Nowak was disciplined, so disciplined that the team grew tired of it. Though he handled the Adu situation beautifully and won a championship. I was kind of sorry to see him go. Soehn made bizarre substitutions and lost the team… (plus the guy always looks stressed, enough to stress you out just watching him) Onalfo was not an improvement. Too middle of the road, wasn’t putting his stamp on anything, though to be fair he didn’t have much time to do so. Still thinking that last year’s roster was sufficient was a pretty damning indictment of Onalfo. The beauty with Benny is that he’s such a team legend that the supporters have patience for him to really build the team, patience that wasn’t there with the last guys. And so far things are going pretty well with a very young team under Benny. I’m sure Chest or Shatz could provide more detailed and insightful retro-analysis but those are my recollections… Seattle did well to get Schmidt from the get-go. (like DCU with Arena)

by Irrlicht on Jun 5, 2011 8:48 PM EDT up reply actions  

I see what you're saying

but when clubs let their managers pick the rosters then it kind of is the manager’s fault if it doesn’t work out. I agree the Teidur sacking was too soon but CDLC had a decent amount of time in charge. As a SJ fan we have benefited from two of his poor decisions to get rid of Jon Busch and Tim Ward.

Win or lose, we'll always be there for you.

by johnjahafanclub on Jun 3, 2011 2:54 PM EDT reply actions  

Pep Guardiola agrees with Steve

He just won the Spanish league and the UCL. Is he satisfied? No! He wants to sign Atletico Madrid’s Sergio Aguero.. So there you have it. Even the coach of the best team in the world wants better players. (It’s debatable whether Aguero is actually better than what they already have though…)

by DrWeevil on Jun 3, 2011 11:23 PM EDT reply actions  

Did you just ...

… somehow drop little ol’ me and Pep Guardiola into the same boat? Well, color me flattered. I think I’m blushing. (I know you didn’t REALLY do that … but I’m going with it anyway.)

by Steve Davis on Jun 6, 2011 11:17 AM EDT up reply actions  

Well...

…the truth of the matter was that I initially disagreed. I’ve seen the same group of players perform very differently for different coaches. There was the Ronald Koeman experience at Valencia, for instance (in case you didn’t follow that soap opera, they fired Quique Sanchez Flores while in fourth place (2007), brought in Koeman, and barely escaped relegation). But then I saw the story that I linked to and it hit me like a 2×4. It’s as if ol’ Pep was saying “It’s the players, stupid!”
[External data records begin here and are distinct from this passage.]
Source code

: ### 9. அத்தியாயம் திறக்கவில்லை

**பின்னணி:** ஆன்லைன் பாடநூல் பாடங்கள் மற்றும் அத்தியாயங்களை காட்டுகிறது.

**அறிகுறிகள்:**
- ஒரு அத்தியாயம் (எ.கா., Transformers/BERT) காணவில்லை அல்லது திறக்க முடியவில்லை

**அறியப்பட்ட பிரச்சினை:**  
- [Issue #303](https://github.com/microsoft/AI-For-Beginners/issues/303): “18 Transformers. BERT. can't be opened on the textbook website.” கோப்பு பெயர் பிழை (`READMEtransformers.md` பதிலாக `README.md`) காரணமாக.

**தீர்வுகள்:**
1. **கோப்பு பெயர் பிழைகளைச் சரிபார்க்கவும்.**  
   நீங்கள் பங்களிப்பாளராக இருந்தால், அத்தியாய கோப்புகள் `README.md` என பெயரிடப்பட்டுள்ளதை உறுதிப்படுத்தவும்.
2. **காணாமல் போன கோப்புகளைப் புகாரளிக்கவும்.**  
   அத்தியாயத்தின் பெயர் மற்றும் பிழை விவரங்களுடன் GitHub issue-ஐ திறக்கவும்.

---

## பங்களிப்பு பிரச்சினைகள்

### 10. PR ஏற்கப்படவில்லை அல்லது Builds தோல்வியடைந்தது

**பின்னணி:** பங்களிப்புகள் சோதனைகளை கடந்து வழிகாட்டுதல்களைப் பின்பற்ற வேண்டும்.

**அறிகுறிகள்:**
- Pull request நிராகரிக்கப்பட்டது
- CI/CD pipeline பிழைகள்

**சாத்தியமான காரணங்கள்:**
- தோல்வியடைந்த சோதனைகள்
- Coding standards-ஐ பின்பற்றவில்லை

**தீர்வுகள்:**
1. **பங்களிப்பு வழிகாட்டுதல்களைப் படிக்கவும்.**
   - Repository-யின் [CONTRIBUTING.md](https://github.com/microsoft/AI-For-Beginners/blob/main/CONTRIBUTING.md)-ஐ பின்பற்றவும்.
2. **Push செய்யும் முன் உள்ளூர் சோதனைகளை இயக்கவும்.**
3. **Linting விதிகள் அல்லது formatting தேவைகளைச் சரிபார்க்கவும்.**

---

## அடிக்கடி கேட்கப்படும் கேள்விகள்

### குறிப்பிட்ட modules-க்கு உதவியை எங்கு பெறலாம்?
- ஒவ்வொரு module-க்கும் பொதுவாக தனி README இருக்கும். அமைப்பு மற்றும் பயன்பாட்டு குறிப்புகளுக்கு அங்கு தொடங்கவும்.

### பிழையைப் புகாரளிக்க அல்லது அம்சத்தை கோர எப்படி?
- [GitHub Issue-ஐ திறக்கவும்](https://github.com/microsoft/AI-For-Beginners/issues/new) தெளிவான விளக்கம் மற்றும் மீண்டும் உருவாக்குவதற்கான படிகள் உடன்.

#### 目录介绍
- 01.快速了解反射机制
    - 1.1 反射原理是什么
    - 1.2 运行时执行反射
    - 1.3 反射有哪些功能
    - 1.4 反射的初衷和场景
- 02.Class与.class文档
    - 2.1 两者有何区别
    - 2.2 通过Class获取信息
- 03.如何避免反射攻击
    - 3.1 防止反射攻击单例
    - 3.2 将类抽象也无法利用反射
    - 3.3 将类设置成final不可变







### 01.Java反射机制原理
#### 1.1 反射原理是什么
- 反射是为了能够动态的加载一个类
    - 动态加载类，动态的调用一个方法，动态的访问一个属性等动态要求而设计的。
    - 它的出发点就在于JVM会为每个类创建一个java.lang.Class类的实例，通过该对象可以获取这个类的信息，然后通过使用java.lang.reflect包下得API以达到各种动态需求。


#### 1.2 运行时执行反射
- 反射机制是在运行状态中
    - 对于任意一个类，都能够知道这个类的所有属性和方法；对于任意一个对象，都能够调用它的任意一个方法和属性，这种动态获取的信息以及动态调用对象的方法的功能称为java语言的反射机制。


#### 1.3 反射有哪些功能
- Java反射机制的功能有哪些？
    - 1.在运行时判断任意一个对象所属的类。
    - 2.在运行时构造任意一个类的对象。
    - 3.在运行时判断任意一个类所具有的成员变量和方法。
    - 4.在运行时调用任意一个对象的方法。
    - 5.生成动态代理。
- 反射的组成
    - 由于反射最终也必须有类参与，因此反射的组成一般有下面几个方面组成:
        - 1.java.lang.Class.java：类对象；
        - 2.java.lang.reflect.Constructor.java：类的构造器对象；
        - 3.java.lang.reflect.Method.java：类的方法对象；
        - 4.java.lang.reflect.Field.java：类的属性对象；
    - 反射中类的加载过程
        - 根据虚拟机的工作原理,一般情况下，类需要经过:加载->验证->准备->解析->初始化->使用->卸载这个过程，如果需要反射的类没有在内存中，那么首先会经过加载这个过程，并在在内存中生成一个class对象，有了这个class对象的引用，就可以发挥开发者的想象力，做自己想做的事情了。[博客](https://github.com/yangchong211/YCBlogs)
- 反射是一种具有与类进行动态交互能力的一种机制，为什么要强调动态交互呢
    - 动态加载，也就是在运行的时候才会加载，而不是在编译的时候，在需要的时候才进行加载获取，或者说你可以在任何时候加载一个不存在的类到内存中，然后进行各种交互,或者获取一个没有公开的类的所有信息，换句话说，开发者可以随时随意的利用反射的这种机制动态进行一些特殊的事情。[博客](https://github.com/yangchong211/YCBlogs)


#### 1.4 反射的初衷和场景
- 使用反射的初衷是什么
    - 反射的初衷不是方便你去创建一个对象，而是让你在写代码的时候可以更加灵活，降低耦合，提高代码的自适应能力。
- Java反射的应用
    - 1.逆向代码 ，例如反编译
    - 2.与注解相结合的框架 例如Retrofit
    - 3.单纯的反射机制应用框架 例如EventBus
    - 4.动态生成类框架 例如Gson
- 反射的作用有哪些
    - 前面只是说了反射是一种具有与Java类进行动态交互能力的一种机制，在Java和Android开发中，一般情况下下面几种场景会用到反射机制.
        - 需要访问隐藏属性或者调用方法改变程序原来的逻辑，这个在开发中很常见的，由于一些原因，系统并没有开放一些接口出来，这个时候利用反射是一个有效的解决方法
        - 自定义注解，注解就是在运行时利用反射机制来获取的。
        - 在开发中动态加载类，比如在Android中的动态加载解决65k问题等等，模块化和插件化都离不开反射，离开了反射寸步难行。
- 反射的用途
BTW, a little off topic. Anyone else finding the stockpiling of great players by FC Barcelona and Real Madrid just a little off-putting? Of course you can win if you’ve got the cash. They took Villa from Valencia. Now they’re set to take Rossi from Villareal and Aguero from Atletico. They are buying success, and in doing so are turning La Liga into the SPL. About the only upside is that they still can only field 11 at one time.

by DrWeevil on Jun 6, 2011 10:13 PM EDT up reply actions  

Yeah, I agree, but only to a point

I’m hardly a La Liga expert, but weren’t quite a few of their best players developed through the system? So long as they aren’t buying ALL the players, I’m not going to get in too much of a huff about it.

by Steve Davis on Jun 7, 2011 3:47 PM EDT reply actions  

De los Cobos is a good manager, I guess he got a bit carried away with his experiments on the pitch.